Directive:
Could you copy every line of the data that contains "trimming"?

Source records:

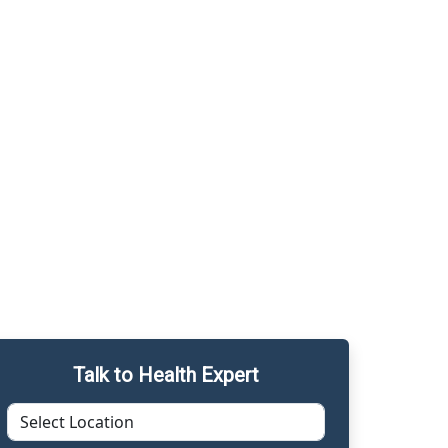
Talk to Health Expert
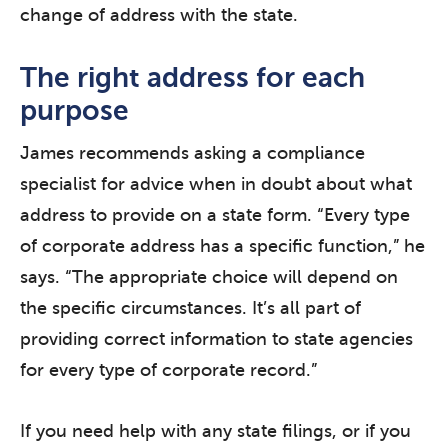
change of address with the state.
The right address for each
purpose
James recommends asking a compliance
specialist for advice when in doubt about what
address to provide on a state form. “Every type
of corporate address has a specific function,” he
says. “The appropriate choice will depend on
the specific circumstances. It’s all part of
providing correct information to state agencies
for every type of corporate record.”
If you need help with any state filings, or if you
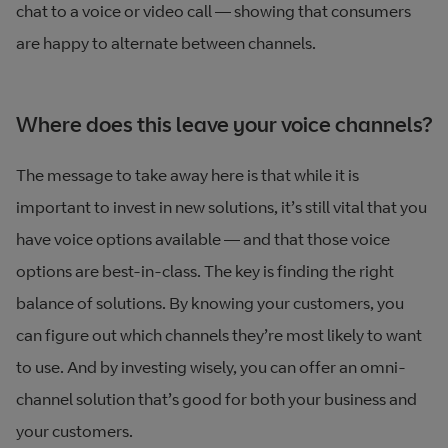
chat to a voice or video call — showing that consumers
are happy to alternate between channels.
Where does this leave your voice channels?
The message to take away here is that while it is
important to invest in new solutions, it’s still vital that you
have voice options available — and that those voice
options are best-in-class. The key is finding the right
balance of solutions. By knowing your customers, you
can figure out which channels they’re most likely to want
to use. And by investing wisely, you can offer an omni-
channel solution that’s good for both your business and
your customers.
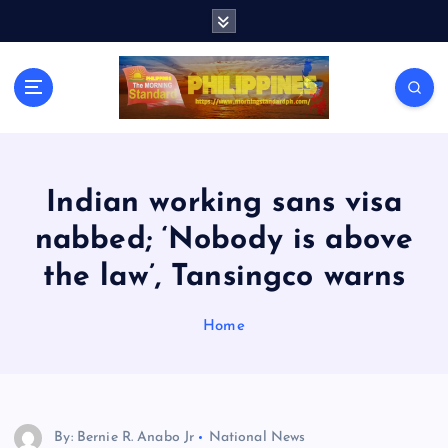
S
k
i
p
t
o
c
o
n
Indian working sans visa
t
nabbed; ‘Nobody is above
e
n
the law’, Tansingco warns
t
Home
By: Bernie R. Anabo Jr
National News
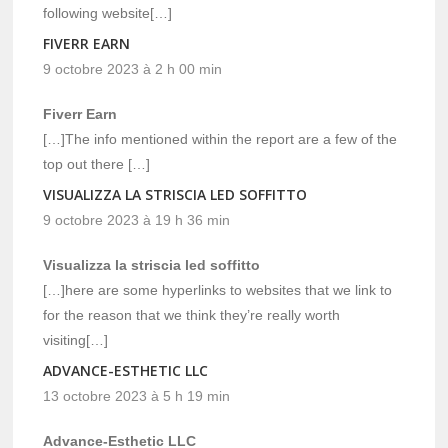
following website[…]
FIVERR EARN
9 octobre 2023 à 2 h 00 min
Fiverr Earn
[…]The info mentioned within the report are a few of the
top out there […]
VISUALIZZA LA STRISCIA LED SOFFITTO
9 octobre 2023 à 19 h 36 min
Visualizza la striscia led soffitto
[…]here are some hyperlinks to websites that we link to
for the reason that we think they’re really worth
visiting[…]
ADVANCE-ESTHETIC LLC
13 octobre 2023 à 5 h 19 min
Advance-Esthetic LLC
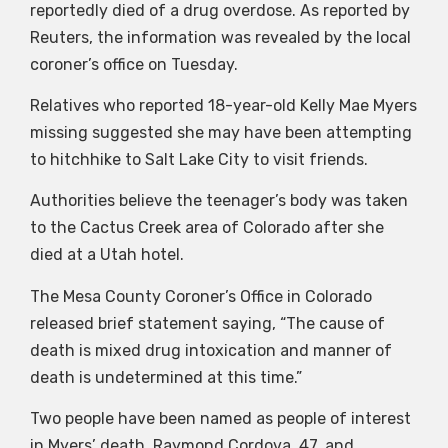
reportedly died of a drug overdose. As reported by
Reuters, the information was revealed by the local
coroner’s office on Tuesday.
Relatives who reported 18-year-old Kelly Mae Myers
missing suggested she may have been attempting
to hitchhike to Salt Lake City to visit friends.
Authorities believe the teenager’s body was taken
to the Cactus Creek area of Colorado after she
died at a Utah hotel.
The Mesa County Coroner’s Office in Colorado
released brief statement saying, “The cause of
death is mixed drug intoxication and manner of
death is undetermined at this time.”
Two people have been named as people of interest
in Myers’ death, Raymond Cordova, 47, and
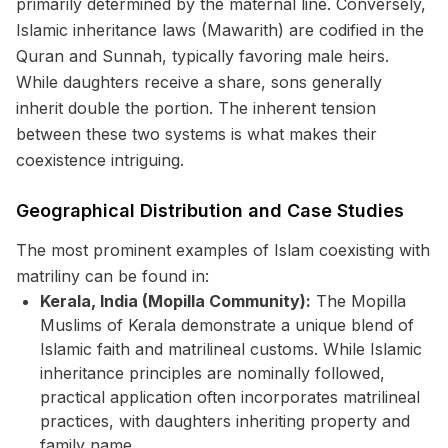
primarily determined by the maternal line. Conversely,
Islamic inheritance laws (Mawarith) are codified in the
Quran and Sunnah, typically favoring male heirs.
While daughters receive a share, sons generally
inherit double the portion. The inherent tension
between these two systems is what makes their
coexistence intriguing.
Geographical Distribution and Case Studies
The most prominent examples of Islam coexisting with
matriliny can be found in:
Kerala, India (Mopilla Community):
The Mopilla
Muslims of Kerala demonstrate a unique blend of
Islamic faith and matrilineal customs. While Islamic
inheritance principles are nominally followed,
practical application often incorporates matrilineal
practices, with daughters inheriting property and
family name.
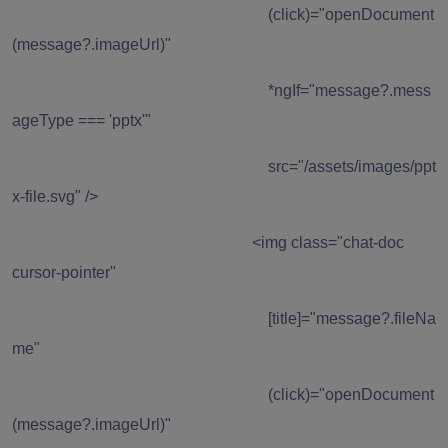
(click)="openDocument
(message?.imageUrl)"
*ngIf="message?.mess
ageType === 'pptx'"
src="/assets/images/ppt
x-file.svg" />
<img class="chat-doc
cursor-pointer"
[title]="message?.fileNa
me"
(click)="openDocument
(message?.imageUrl)"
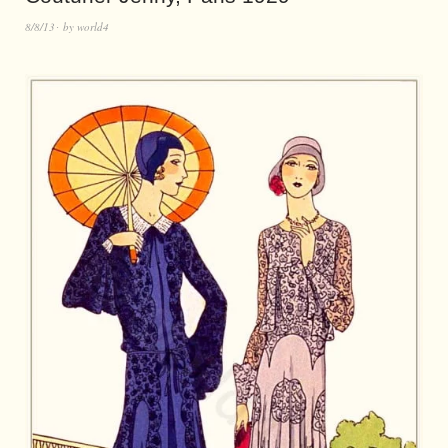
8/8/13
by
world4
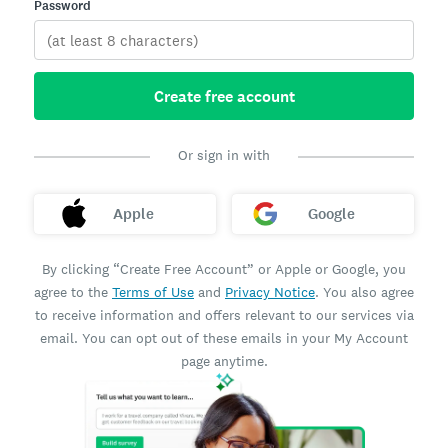
Password
Create free account
Or sign in with
Apple
Google
By clicking “Create Free Account” or Apple or Google, you
agree to the
Terms of Use
and
Privacy Notice
. You also agree
to receive information and offers relevant to our services via
email. You can opt out of these emails in your My Account
page anytime.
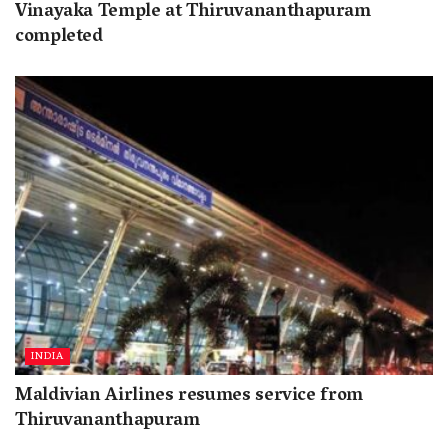
Vinayaka Temple at Thiruvananthapuram
completed
INDIA
Maldivian Airlines resumes service from
Thiruvananthapuram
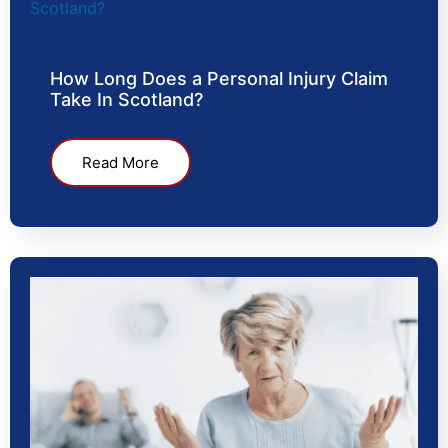
How Long Does a Personal Injury Claim
Take In Scotland?
Read More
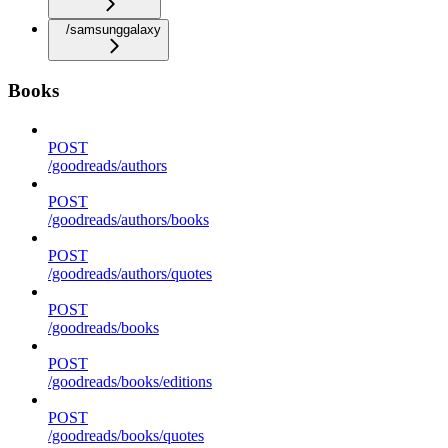
/samsunggalaxy
Books
POST
/goodreads/authors
POST
/goodreads/authors/books
POST
/goodreads/authors/quotes
POST
/goodreads/books
POST
/goodreads/books/editions
POST
/goodreads/books/quotes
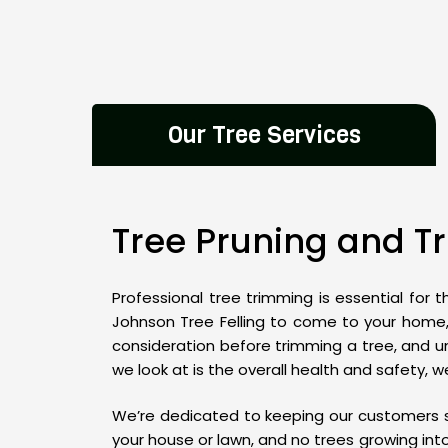
Our Tree Services
Tree Pruning and 
Professional tree trimming is essential for 
Johnson Tree Felling to come to your home, 
consideration before trimming a tree, and u
we look at is the overall health and safety,
We’re dedicated to keeping our customers s
your house or lawn, and no trees growing int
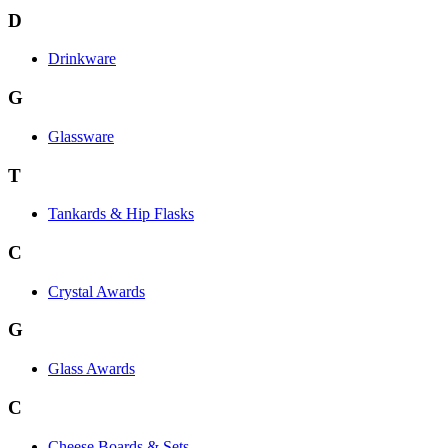
D
Drinkware
G
Glassware
T
Tankards & Hip Flasks
C
Crystal Awards
G
Glass Awards
C
Cheese Boards & Sets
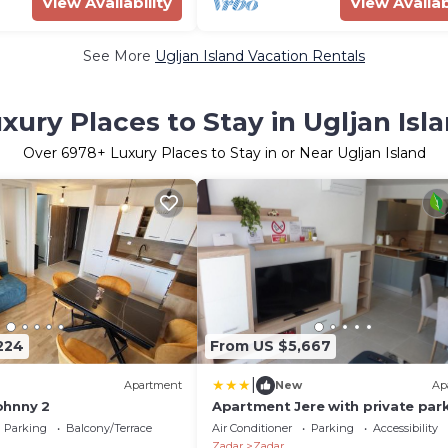
View Availability
View Availab
See More
Ugljan Island Vacation Rentals
xury Places to Stay in Ugljan Isl
Over
6978
+ Luxury Places to Stay in or Near Ugljan Island
224
From US $5,667
|
Apartment
New
Ap
ohnny 2
Apartment Jere with private par
Parking
Balcony/Terrace
Air Conditioner
Parking
Accessibility
Zadar
Zadar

Response box:
Professional tree trimming is essential for 
consideration before trimming a tree, and u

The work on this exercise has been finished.